The Polish startup, based in Kraków, has raised $15 million in a Series B round led by Naspers, a South African media group founded in 1915 that that is the biggest (and somewhat controversial) company in Africa. Naspers also actively invests in startups around the world, and established a venture office in San Francisco this month. Brainly is the the firm’s first education technology investment.

Brainly’s previous investors, General Catalyst Partners and Learn Capital, along with Berlin-based Point Nine Capital, also contributed to this round. This deal boosts the company’s funding total to $27 million.

Brainly was started in 2009 by a trio of university students as an online community where students can get homework help from their peers. The product works like Quora or Yahoo Answers; students post questions and get answers.

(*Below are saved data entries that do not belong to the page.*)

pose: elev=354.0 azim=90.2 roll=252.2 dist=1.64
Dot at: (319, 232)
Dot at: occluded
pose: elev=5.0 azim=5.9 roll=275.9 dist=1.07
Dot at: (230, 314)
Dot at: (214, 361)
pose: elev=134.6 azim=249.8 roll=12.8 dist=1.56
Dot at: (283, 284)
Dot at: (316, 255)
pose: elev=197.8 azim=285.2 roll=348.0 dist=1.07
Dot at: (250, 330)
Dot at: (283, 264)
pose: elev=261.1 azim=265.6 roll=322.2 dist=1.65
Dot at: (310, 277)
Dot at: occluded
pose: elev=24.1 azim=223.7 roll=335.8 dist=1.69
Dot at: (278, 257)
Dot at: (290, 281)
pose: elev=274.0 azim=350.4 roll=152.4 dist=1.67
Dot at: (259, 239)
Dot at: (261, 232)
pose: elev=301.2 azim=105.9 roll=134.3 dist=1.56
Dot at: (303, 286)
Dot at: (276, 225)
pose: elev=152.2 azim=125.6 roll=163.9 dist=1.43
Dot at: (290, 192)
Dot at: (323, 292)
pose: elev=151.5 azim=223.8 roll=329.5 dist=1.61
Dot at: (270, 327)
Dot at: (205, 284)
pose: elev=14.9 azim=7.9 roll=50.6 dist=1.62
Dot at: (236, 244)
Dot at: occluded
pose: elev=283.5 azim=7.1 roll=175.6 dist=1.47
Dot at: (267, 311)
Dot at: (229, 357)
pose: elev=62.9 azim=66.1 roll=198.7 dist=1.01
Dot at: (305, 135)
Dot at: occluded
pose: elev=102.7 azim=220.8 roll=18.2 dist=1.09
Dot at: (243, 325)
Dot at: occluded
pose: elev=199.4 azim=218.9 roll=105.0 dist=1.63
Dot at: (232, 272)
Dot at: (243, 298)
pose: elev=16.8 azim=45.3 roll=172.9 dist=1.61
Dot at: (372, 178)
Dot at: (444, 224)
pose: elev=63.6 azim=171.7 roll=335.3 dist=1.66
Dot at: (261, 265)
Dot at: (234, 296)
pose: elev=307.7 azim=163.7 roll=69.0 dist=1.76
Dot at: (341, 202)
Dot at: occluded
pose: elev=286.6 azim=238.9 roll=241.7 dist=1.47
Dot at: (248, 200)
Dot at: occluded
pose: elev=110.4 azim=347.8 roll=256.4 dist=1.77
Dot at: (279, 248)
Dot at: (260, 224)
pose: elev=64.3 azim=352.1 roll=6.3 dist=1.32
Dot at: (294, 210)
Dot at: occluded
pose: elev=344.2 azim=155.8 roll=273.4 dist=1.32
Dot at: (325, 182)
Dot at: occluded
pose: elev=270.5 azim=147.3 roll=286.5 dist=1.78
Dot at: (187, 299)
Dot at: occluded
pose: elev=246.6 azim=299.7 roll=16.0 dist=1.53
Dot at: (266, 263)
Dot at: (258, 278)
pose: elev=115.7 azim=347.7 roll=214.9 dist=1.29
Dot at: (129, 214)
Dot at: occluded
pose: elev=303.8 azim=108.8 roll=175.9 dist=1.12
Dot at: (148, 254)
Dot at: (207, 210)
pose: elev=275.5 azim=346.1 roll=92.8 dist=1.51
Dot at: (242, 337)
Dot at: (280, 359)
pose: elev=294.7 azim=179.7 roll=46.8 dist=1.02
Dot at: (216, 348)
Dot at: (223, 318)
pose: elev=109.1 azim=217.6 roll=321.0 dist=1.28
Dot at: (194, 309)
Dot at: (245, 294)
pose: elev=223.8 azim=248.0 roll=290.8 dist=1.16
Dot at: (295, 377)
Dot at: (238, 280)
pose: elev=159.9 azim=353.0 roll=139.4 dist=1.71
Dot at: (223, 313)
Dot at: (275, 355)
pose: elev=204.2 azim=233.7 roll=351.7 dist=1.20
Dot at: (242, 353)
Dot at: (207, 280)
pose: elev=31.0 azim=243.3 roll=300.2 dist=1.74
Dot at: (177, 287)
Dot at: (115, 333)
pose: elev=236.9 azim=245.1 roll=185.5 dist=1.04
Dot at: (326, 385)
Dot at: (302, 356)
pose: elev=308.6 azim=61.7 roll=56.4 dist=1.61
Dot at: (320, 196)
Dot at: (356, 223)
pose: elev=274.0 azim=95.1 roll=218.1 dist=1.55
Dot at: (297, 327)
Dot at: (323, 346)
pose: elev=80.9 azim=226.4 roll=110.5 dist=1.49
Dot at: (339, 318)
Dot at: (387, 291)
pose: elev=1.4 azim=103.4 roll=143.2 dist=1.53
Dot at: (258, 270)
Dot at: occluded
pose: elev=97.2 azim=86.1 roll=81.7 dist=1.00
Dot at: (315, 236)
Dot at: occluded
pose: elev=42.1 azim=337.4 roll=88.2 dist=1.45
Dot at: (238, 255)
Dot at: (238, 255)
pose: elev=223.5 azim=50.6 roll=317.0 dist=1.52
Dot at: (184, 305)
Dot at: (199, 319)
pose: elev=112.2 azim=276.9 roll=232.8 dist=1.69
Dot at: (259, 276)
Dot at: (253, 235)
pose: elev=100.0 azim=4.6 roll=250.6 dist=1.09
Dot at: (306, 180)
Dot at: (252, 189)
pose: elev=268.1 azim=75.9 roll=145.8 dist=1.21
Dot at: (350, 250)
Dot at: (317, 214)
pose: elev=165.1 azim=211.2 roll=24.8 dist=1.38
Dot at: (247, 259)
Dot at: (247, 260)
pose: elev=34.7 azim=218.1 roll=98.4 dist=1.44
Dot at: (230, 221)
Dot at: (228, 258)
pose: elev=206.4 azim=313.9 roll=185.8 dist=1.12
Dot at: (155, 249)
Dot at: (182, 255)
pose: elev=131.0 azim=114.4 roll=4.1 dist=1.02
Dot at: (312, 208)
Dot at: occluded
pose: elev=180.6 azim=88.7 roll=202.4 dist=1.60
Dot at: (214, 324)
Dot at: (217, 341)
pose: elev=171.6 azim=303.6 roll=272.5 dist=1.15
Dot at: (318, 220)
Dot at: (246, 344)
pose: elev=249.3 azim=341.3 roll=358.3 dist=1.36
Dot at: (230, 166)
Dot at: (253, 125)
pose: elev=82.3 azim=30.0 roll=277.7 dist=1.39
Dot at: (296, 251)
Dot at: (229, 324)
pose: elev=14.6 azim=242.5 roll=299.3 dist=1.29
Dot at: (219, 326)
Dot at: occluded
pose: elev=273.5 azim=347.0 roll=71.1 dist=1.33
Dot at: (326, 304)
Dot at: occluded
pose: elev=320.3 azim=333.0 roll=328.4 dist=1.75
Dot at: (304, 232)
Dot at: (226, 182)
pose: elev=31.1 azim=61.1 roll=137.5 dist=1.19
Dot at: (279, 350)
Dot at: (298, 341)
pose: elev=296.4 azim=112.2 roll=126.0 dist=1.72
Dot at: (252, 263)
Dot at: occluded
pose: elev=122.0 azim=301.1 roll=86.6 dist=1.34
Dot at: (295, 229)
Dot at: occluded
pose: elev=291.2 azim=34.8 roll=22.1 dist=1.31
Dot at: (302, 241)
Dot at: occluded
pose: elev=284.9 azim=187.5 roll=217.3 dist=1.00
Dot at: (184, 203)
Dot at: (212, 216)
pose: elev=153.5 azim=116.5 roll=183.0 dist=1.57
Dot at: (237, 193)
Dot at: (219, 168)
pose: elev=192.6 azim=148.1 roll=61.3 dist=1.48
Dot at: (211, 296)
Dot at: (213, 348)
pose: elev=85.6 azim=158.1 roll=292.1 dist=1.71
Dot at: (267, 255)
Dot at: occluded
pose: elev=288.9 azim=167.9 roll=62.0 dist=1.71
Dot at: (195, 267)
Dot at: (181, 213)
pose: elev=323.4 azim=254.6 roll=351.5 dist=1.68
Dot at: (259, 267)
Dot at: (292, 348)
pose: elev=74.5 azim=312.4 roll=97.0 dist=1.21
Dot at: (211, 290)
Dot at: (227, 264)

Within a year the tool reached a million users in Poland, and the startup soon expanded to Russia and Turkey. In spring 2014, Brainly opened a New York office that now houses 10 employees. (Expect that number to double by the end of the year with the addition of engineering, product and marketing staff.)

This is the third fundraise for the company, even though it does not make any money. Michal Borkowski, the company’s CEO, suggests future monetization plans may involve offering tutoring and university enrollment services—“market opportunities that are obvious revenue sources,” in his words. But right now, “Brainly is about growth right now and our main focus is on making sure that we reach all students globally,” he tells EdSurge.

Brainly boasted in the funding announcement that 8,000 questions are answered every hour—a claim worth testing. Within a minute of posting the question above, I got two answers. The platform includes a rating system that awards point to users for answering questions, and each response can be flagged and reported if they are inappropriate. There are roughly 1,000 moderators who monitor and ensure the quality of answers.

The company has found that it needs to monitor questions as well. There’s a fine line between homework help and outright cheating—and this has become a concern for Borkowski. “We always treat cheating seriously,” he states, although feedback from teachers suggests they are more concerned with students finding accurate content rather than cheating.

Moderators are responsible for flagging suspicious multiple-choice questions. But a quick glance at the homepage’s main feed suggests they have their work cut out. It’s common to see users simply copying and pasting questions directly from their assignments or tests, seeking answers but not explanations.

Pretty blatant, fellas

Quality control will be key as Brainly attempts to shed its image as a destination for quick, free answers. “When we look at the company vision, it’s about giving access to personalized learning to every student in the world,” Borkowski states. Instead of “homework help,” he prefers to describe Brainly as a “social learning platform.” He’d like to see more meaningful discussion and dialogue, instead of questions and answers. Users shouldn’t go to Brainly for quick answers, but to “explore new questions and topics on a deeper level.”

The proliferation of search engines and services like Brainly has raised questions over whether homework is necessary—or even useful—in the digital age. After all, what is the point of asking questions about specific facts when all the answers can be found online?

Borkowski believes there’s still value in homework. “There are certain skills that should be practiced to make sure you understand them very well,” he says. The company sent a survey to its users this spring, and learned more than 60 percent of respondents do not have access to help from family members or tutoring services. Connecting these learners with peer support remains a core part of the company’s mission.

But Brainly’s future, Borkowski says, isn’t just about giving kids information. “We want to encourage students to discover new topics, connect, and develop new ideas of their own.”